An international team of mathematicians has managed to devise an amplifier capable of boosting light, sound and other waves while hiding them inside an invisible container.

“You can isolate and magnify what you want to see, and make the rest invisible,” University of Washington professor Gunther Uhlmann explained. “You can amplify the waves tremendously. And although the wave has been magnified a lot, you still cannot see what is happening inside the container.”

As a first application, the researchers propose manipulating matter waves, which can best be described as the mathematical description of particles in quantum mechanics. 



Ultimately, however, the team envisions building a quantum microscope capable of capturing quantum waves, the waves of the nanoworld. A quantum microscope could, for example, be used to monitor electronic processes on computer chips.

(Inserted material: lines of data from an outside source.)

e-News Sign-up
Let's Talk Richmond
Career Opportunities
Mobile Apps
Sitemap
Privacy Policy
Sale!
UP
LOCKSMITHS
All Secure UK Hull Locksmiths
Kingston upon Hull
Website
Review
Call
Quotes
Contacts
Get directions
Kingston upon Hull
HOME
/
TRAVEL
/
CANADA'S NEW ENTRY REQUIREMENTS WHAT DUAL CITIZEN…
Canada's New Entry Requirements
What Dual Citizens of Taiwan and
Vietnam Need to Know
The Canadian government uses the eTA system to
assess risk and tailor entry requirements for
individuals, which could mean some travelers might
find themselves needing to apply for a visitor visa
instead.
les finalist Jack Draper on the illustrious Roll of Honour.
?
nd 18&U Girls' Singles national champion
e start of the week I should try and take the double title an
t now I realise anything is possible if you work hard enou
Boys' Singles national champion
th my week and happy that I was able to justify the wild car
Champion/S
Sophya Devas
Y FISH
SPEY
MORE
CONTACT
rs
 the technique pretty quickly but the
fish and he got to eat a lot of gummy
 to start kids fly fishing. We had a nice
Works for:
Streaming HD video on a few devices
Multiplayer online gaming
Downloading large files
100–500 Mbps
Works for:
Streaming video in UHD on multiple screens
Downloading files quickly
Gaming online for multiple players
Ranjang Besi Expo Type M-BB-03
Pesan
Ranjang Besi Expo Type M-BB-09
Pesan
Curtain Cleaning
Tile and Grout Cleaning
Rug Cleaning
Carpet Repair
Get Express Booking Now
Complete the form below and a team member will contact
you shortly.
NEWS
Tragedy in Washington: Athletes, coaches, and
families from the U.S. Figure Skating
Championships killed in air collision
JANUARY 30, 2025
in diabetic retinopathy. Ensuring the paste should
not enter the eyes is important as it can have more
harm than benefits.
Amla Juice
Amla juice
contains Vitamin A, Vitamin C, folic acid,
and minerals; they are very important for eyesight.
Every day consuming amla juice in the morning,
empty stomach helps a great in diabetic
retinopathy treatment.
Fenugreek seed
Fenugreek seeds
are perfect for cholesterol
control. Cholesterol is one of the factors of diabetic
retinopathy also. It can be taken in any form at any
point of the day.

The authors dubbed their system “Schrödinger’s hat,” referring to the famed Schrödinger’s cat in quantum mechanics. The name is also a nod to the ability to create something from what appears to be nothing.

“In some sense you are doing something magical, because it looks like a particle is being created. It’s like pulling something out of your hat,” Uhlmann noted.

Matter waves inside the hat can also be shrunk, though Uhlmann says that concealing very small objects “is not so interesting.” To be sure, Uhlmann and his team originally wanted to formulate cloaks based on metamaterials which  bends waves to obscure objects.



“From the experimental point of view, I think the most exciting thing is how easy it seems to be to build materials for acoustic cloaking… Wavelengths for microwave, sound and quantum matter waves are longer than light or electromagnetic waves, making it easier to build the materials to cloak objects from observation using these phenomena. We hope that it’s feasible, but in science you don’t know until you do it,” he added.